Though the press notes don’t mention it, this album is steeped in mid-late seventies Tangerine Dream. The Thicket is a Canadian studio-based duo comprised of Andrei Poukhovski and Ivan Poukhovski-Sheremetyev – a father and son collaboration. Using an assembly of analogue and digital synths, as well as the unusual addition of the Theremin, this duo of Russian origin create a musical landscape that – at times – makes you swear that you’re back in the seventies listening to Tangerine Dream or one of the many instrumental electronic groups of the time.
There is also a somber coldness to the music, with its dense symphonic drone. I’m reminded of the cold-wave sounds of 4AD bands like This Mortal Coil. The real treat with The Thicket, however, is the use of Theremin, which used in the doses found here, would seem almost prehistoric. Yet, with careful integration into the music, The Poukhovski team have managed to make an outdated sound seem fresh and contemporary.
The songs on the CD range from four to nine minutes, most in the eight minute range, thus providing the musicians time to explore many themes within one piece. This musical complexity allows The Thicket to become more progressive. Rather than simply repeat or build on one theme, they incorporate many changes throughout a single song and this separates them from the current crop of synth-based modern “space-rock” bands.
“Snow”, one of the CD’s best songs, even has some edgy guitar, and a double-time bass drum which steers the sound closer to the prog-metal forum. But, with all the changes, even this song has many sounds.

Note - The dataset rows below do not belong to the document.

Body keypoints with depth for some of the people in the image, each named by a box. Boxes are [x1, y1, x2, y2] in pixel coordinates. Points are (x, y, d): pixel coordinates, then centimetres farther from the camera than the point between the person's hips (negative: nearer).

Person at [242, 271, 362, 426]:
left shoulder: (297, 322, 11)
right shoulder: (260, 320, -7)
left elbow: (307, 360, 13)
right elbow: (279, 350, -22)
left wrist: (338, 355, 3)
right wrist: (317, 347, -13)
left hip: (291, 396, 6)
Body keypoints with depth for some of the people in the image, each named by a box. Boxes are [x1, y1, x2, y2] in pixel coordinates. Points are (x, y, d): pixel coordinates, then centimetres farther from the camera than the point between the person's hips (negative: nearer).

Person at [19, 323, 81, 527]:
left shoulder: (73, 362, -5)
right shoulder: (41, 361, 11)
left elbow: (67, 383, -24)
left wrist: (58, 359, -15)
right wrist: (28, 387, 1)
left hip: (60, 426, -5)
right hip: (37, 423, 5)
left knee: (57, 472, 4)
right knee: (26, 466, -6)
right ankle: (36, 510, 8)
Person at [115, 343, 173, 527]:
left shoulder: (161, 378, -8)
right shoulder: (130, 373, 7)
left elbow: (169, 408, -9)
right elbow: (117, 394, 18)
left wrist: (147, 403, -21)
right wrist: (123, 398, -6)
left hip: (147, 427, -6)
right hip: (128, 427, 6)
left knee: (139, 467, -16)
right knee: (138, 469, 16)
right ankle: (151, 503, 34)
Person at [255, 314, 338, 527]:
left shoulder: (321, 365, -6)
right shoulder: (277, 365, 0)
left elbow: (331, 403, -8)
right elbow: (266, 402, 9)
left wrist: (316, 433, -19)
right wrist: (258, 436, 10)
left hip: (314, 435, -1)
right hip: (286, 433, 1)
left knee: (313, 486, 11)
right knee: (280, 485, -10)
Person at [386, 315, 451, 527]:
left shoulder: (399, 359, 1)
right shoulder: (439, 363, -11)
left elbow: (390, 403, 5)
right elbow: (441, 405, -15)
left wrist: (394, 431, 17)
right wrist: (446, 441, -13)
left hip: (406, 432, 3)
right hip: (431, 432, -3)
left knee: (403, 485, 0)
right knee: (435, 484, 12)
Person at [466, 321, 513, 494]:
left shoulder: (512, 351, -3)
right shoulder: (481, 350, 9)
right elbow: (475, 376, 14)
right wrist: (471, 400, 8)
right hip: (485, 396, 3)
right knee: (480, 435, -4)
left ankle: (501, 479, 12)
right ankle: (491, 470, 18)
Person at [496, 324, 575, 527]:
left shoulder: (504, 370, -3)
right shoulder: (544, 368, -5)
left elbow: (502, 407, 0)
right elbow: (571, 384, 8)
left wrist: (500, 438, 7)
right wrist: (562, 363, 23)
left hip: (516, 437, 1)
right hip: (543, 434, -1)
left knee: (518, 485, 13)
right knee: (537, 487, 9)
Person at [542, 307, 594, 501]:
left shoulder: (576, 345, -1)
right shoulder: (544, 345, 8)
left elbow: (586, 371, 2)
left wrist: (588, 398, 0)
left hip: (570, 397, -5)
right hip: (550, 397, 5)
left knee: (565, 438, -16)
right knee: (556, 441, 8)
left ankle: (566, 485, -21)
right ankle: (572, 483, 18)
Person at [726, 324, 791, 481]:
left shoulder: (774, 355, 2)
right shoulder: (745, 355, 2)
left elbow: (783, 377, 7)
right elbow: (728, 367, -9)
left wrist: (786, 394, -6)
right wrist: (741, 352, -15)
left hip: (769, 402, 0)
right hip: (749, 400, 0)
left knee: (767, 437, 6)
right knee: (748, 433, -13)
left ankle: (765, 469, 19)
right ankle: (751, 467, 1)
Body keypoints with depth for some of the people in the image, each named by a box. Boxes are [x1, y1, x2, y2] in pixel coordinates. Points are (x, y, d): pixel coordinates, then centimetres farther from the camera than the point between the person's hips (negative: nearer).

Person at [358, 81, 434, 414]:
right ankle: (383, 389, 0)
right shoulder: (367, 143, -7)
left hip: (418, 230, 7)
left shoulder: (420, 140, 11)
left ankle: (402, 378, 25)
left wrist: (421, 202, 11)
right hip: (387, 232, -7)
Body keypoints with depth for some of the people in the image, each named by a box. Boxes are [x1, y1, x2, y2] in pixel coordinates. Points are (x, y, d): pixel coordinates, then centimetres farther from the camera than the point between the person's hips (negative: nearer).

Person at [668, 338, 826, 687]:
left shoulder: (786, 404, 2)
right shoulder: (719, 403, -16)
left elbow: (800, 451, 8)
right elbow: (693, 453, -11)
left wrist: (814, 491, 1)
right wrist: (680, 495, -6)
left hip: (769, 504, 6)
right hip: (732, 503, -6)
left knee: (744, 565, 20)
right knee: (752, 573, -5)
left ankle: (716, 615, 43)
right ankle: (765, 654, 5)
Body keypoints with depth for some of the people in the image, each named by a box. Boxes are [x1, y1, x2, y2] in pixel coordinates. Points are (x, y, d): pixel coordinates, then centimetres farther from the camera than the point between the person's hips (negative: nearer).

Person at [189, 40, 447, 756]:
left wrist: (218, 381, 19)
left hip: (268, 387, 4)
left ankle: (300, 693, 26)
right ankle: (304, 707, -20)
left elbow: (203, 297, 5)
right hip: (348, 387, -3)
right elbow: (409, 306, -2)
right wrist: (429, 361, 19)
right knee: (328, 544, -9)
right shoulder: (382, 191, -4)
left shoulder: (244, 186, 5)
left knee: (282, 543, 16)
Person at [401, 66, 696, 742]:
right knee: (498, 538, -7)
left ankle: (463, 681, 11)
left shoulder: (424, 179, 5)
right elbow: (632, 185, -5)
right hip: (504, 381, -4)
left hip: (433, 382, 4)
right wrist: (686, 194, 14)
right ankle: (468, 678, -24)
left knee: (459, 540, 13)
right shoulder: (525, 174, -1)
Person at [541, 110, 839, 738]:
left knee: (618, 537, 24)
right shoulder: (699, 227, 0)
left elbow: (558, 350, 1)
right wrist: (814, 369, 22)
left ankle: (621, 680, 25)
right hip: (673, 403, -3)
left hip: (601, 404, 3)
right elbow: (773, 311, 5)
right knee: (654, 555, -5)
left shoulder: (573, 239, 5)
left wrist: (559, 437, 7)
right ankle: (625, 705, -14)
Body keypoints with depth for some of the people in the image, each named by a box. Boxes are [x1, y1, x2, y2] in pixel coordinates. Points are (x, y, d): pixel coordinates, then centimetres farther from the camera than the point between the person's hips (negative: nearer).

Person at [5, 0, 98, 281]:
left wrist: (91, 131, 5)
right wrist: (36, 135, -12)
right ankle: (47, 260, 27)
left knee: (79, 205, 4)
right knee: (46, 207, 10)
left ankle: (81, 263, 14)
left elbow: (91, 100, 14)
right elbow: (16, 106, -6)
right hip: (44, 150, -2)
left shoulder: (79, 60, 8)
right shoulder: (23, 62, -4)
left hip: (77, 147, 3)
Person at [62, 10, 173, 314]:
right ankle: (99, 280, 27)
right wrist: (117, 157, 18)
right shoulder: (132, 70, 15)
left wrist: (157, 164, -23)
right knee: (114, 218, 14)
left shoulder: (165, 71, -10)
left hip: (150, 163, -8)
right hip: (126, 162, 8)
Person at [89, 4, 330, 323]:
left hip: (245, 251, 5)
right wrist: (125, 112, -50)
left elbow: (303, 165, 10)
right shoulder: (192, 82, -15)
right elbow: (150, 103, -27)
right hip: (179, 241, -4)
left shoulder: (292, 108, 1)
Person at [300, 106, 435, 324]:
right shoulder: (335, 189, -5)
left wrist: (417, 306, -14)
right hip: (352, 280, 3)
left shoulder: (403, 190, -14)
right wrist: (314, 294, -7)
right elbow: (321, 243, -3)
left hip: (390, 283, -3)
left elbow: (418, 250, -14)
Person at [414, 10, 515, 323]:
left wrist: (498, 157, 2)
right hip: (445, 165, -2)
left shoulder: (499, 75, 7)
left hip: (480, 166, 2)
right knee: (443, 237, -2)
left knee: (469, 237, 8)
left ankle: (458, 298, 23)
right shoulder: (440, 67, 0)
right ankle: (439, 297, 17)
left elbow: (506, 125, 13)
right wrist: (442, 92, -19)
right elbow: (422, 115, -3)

The Thicket does have vocals in the occasional song, even using – in outrageous manner – death-like growls - in one instance. I feel the vocals are the music’s weakest link as neither Andrei or Ivan have any real strength in their delivery. But we’re talking about only a few songs, and both “Sunday” and “Beautiful Calamity”, being vocally based, have decent melodies and instrumentation, and well structured arrangements, to allow for an enjoyable listening experience.
The Thicket was probably a home recording. Like many Indie bands who can work out of their own home, it has a thinner, less sophisticated sound. However, the symphonic layering of synths are well executed and this band does take professionalism to heart. If you like electronic instrumental music, with a definitive 70s European sound, you should like The Thicket.